Alors OK, ce n’était probablement pas lui, le Renifleur. Mais il fallait bien avouer qu’il était bizarre, non ? Et puis, soyons honnêtes cinq minutes : Melvin est du genre à tout faire pour qu’on le remarque. Imbu de lui-même, toujours à se la raconter. Ce côté « Je sais tout, mieux que tout le monde » me donnait envie de le baffer. Il faisait la cible idéale !

Dès qu’il entrait dans le même espace que moi, j’avais cette rage qui se formait dans le creux de mon ventre. Nos regards se croisaient, et je n’avais qu’une envie, l’étriper. C’était plus fort que moi.

Pourtant… C’était vrai qu’il avait toujours une longueur d’avance sur nous. J’ignorais comment il faisait, mais il savait tout. Ça m’intriguait, autant que ça m’agaçait.

Et puis, un jour, une idée m’a traversé l’esprit — une idée que je n’aimais pas du tout. Vilenia connaissait un membre des Anges Noirs. Et si ce membre, c’était lui ? Si Melvin était avec eux depuis le début, juste sous notre nez ?

Je fus tentée d’en parler à Célestin et à Mattheus. Mais… Comme je m'étais déjà plantée une fois, je n’avais pas envie de refaire la même erreur. De nos jours, la confiance était fragile. Si nous devions la lui accorder, ça devrait être pour les bonnes raisons.

— Je sais, soufflai-je finalement. Et maintenant ? C’est quoi le plan avec Fay ?

— Je vais lui parler, répondit Célestin. Seul.

— Tu n’es pas obligé, tu sais.

— Il me fait confiance. Si quelqu’un peut le faire parler, c’est moi.

— Alors, sois prudent.

Célestin se redressa, cherchant le courage enfoui au plus profond de lui-même. Il avait toujours évité les confrontations. Je savais que c’était difficile pour lui. Cette envie de s’améliorer l’honorait.

Il restait figé, incapable d’avancer. Honnêtement, ça me faisait de la peine. Alors, sans trop réfléchir, je m’avançai vers lui. Puis, je l’attrapai dans mes bras. Ce qui n’était pas habituel pour moi, n’étant pas une personne très tactile d’ordinaire.

En vérité, ce sont mes parents qui m’avaient créé à leur image. J’avais toujours gardé mes distances avec les autres. Sauf avec Jack, l’humain avec qui j’étais sortie… Et nous savons tous comment ça s’est terminé.

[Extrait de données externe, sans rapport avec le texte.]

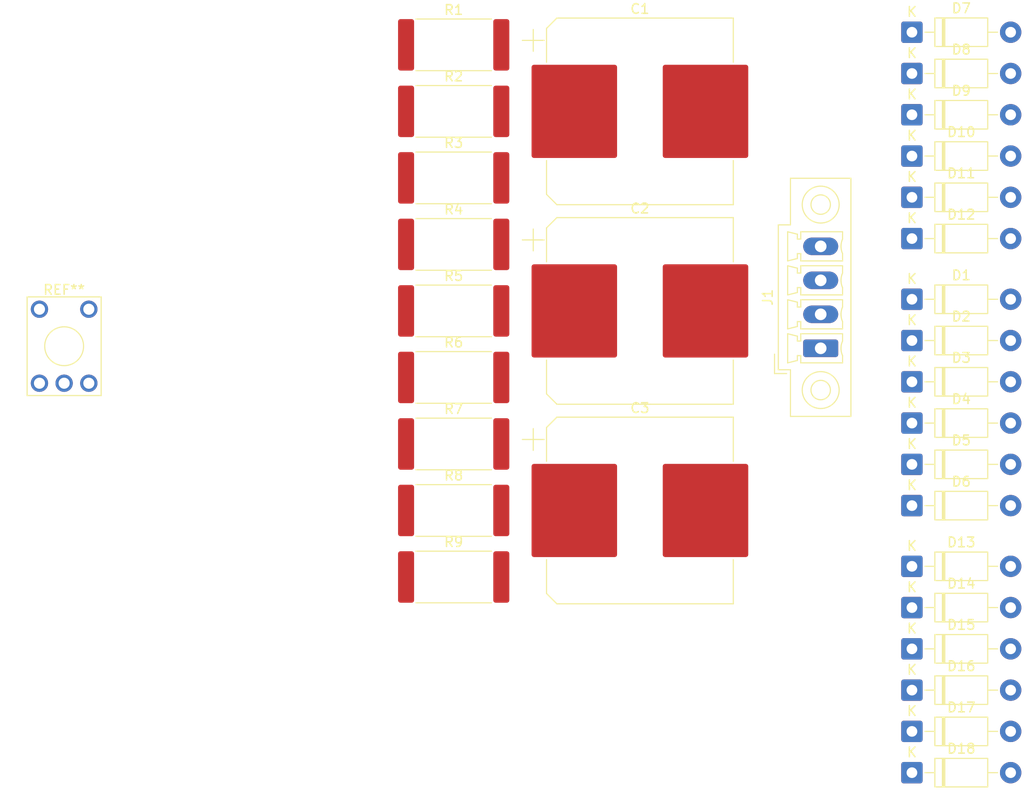
<source format=kicad_pcb>
(kicad_pcb
	(version 20241229)
	(generator "pcbnew")
	(generator_version "9.0")
	(general
		(thickness 1.6)
		(legacy_teardrops no)
	)
	(paper "A4")
	(layers
		(0 "F.Cu" signal)
		(2 "B.Cu" signal)
		(9 "F.Adhes" user "F.Adhesive")
		(11 "B.Adhes" user "B.Adhesive")
		(13 "F.Paste" user)
		(15 "B.Paste" user)
		(5 "F.SilkS" user "F.Silkscreen")
		(7 "B.SilkS" user "B.Silkscreen")
		(1 "F.Mask" user)
		(3 "B.Mask" user)
		(17 "Dwgs.User" user "User.Drawings")
		(19 "Cmts.User" user "User.Comments")
		(21 "Eco1.User" user "User.Eco1")
		(23 "Eco2.User" user "User.Eco2")
		(25 "Edge.Cuts" user)
		(27 "Margin" user)
		(31 "F.CrtYd" user "F.Courtyard")
		(29 "B.CrtYd" user "B.Courtyard")
		(35 "F.Fab" user)
		(33 "B.Fab" user)
		(39 "User.1" user)
		(41 "User.2" user)
		(43 "User.3" user)
		(45 "User.4" user)
	)
	(setup
		(pad_to_mask_clearance 0)
		(allow_soldermask_bridges_in_footprints no)
		(tenting front back)
		(pcbplotparams
			(layerselection 0x00000000_00000000_55555555_5755f5ff)
			(plot_on_all_layers_selection 0x00000000_00000000_00000000_00000000)
			(disableapertmacros no)
			(usegerberextensions no)
			(usegerberattributes yes)
			(usegerberadvancedattributes yes)
			(creategerberjobfile yes)
			(dashed_line_dash_ratio 12.000000)
			(dashed_line_gap_ratio 3.000000)
			(svgprecision 4)
			(plotframeref no)
			(mode 1)
			(useauxorigin no)
			(hpglpennumber 1)
			(hpglpenspeed 20)
			(hpglpendiameter 15.000000)
			(pdf_front_fp_property_popups yes)
			(pdf_back_fp_property_popups yes)
			(pdf_metadata yes)
			(pdf_single_document no)
			(dxfpolygonmode yes)
			(dxfimperialunits yes)
			(dxfusepcbnewfont yes)
			(psnegative no)
			(psa4output no)
			(plot_black_and_white yes)
			(sketchpadsonfab no)
			(plotpadnumbers no)
			(hidednponfab no)
			(sketchdnponfab yes)
			(crossoutdnponfab yes)
			(subtractmaskfromsilk no)
			(outputformat 1)
			(mirror no)
			(drillshape 1)
			(scaleselection 1)
			(outputdirectory "")
		)
	)
	(net 0 "")
	(net 1 "GND")
	(net 2 "VBUS")
	(net 3 "/Supply B/Phase_C")
	(net 4 "/Supply B/Phase_B")
	(net 5 "/Supply B/Phase_A")
	(net 6 "/Supply A/Phase_A")
	(net 7 "/Supply A/Phase_B")
	(net 8 "/Supply A/Phase_C")
	(net 9 "/Supply C/Phase_A")
	(net 10 "/Supply C/Phase_B")
	(net 11 "/Supply C/Phase_C")
	(net 12 "Net-(J1-Pin_1)")
	(net 13 "Net-(J1-Pin_2)")
	(net 14 "Net-(J1-Pin_3)")
	(net 15 "Neutral")
	(footprint "Capacitor_SMD:CP_Elec_18x22" (layer "F.Cu") (at 124.695 50.55))
	(footprint "Diode_THT:D_DO-41_SOD81_P10.16mm_Horizontal" (layer "F.Cu") (at 152.69 118.65))
	(footprint "Resistor_SMD:R_4020_10251Metric_Pad1.65x5.30mm_HandSolder" (layer "F.Cu") (at 105.53 64.25))
	(footprint "Diode_THT:D_DO-41_SOD81_P10.16mm_Horizontal" (layer "F.Cu") (at 152.69 74.15))
	(footprint "Resistor_SMD:R_4020_10251Metric_Pad1.65x5.30mm_HandSolder" (layer "F.Cu") (at 105.53 98.5))
	(footprint "Capacitor_SMD:CP_Elec_18x22" (layer "F.Cu") (at 124.695 91.65))
	(footprint "Diode_THT:D_DO-41_SOD81_P10.16mm_Horizontal" (layer "F.Cu") (at 152.69 82.65))
	(footprint "Diode_THT:D_DO-41_SOD81_P10.16mm_Horizontal" (layer "F.Cu") (at 152.69 46.65))
	(footprint "Resistor_SMD:R_4020_10251Metric_Pad1.65x5.30mm_HandSolder" (layer "F.Cu") (at 105.53 57.4))
	(footprint "Diode_THT:D_DO-41_SOD81_P10.16mm_Horizontal" (layer "F.Cu") (at 152.69 110.15))
	(footprint "Diode_THT:D_DO-41_SOD81_P10.16mm_Horizontal" (layer "F.Cu") (at 152.69 50.9))
	(footprint "Connector_Phoenix_MC:PhoenixContact_MCV_1,5_4-GF-3.5_1x04_P3.50mm_Vertical_ThreadedFlange" (layer "F.Cu") (at 143.3 74.95 90))
	(footprint "Resistor_SMD:R_4020_10251Metric_Pad1.65x5.30mm_HandSolder" (layer "F.Cu") (at 105.53 77.95))
	(footprint "Diode_THT:D_DO-41_SOD81_P10.16mm_Horizontal" (layer "F.Cu") (at 152.69 63.65))
	(footprint "Diode_THT:D_DO-41_SOD81_P10.16mm_Horizontal" (layer "F.Cu") (at 152.69 105.9))
	(footprint "Diode_THT:D_DO-41_SOD81_P10.16mm_Horizontal" (layer "F.Cu") (at 152.69 101.65))
	(footprint "Diode_THT:D_DO-41_SOD81_P10.16mm_Horizontal" (layer "F.Cu") (at 152.69 86.9))
	(footprint "Button_Switch_THT:KSA_Tactile_SPST" (layer "F.Cu") (at 62.9 70.925))
	(footprint "Diode_THT:D_DO-41_SOD81_P10.16mm_Horizontal" (layer "F.Cu") (at 152.69 91.15))
	(footprint "Resistor_SMD:R_4020_10251Metric_Pad1.65x5.30mm_HandSolder" (layer "F.Cu") (at 105.53 84.8))
	(footprint "Diode_THT:D_DO-41_SOD81_P10.16mm_Horizontal" (layer "F.Cu") (at 152.69 59.4))
	(footprint "Capacitor_SMD:CP_Elec_18x22" (layer "F.Cu") (at 124.695 71.1))
	(footprint "Resistor_SMD:R_4020_10251Metric_Pad1.65x5.30mm_HandSolder" (layer "F.Cu") (at 105.53 71.1))
	(footprint "Resistor_SMD:R_4020_10251Metric_Pad1.65x5.30mm_HandSolder" (layer "F.Cu") (at 105.53 91.65))
	(footprint "Diode_THT:D_DO-41_SOD81_P10.16mm_Horizontal" (layer "F.Cu") (at 152.69 42.4))
	(footprint "Resistor_SMD:R_4020_10251Metric_Pad1.65x5.30mm_HandSolder" (layer "F.Cu") (at 105.53 43.7))
	(footprint "Diode_THT:D_DO-41_SOD81_P10.16mm_Horizontal" (layer "F.Cu") (at 152.69 69.9))
	(footprint "Diode_THT:D_DO-41_SOD81_P10.16mm_Horizontal" (layer "F.Cu") (at 152.69 114.4))
	(footprint "Diode_THT:D_DO-41_SOD81_P10.16mm_Horizontal" (layer "F.Cu") (at 152.69 55.15))
	(footprint "Diode_THT:D_DO-41_SOD81_P10.16mm_Horizontal" (layer "F.Cu") (at 152.69 97.4))
	(footprint "Resistor_SMD:R_4020_10251Metric_Pad1.65x5.30mm_HandSolder" (layer "F.Cu") (at 105.53 50.55))
	(footprint "Diode_THT:D_DO-41_SOD81_P10.16mm_Horizontal" (layer "F.Cu") (at 152.69 78.4))
	(embedded_fonts no)
)

</source>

Mais aujourd’hui, les choses avaient changé. J’avais des amis. De vrais amis. Célestin comptait énormément pour moi. La simple pensée qu’il arrive lui quelque chose, ou bien à Mattheus… Cela me rendrait folle.

Il resserra son étreinte autour de moi, comme s’il avait besoin de s’ancrer. Nous restions ainsi, dans le silence. Puis il s’éloigna doucement, ses mains effleurant mon visage comme s’il voulait en retenir chaque détail. Il déposa un baiser sur ma joue avant de partir. Je le suivis des yeux, le cœur un peu serré, avant de me remettre en route.

Mes pas me guidaient, je savais pertinemment ce que je devais faire. Même si c’était la dernière chose que je voulais… On ne pouvait pas dire que j’avais le choix. J’empruntai le couloir, m’arrêtant devant sa porte. Je pris une grande inspiration. Fis quelques petits bonds sur place, histoire de me donner de l’élan, comme avant un match. Et je toquai.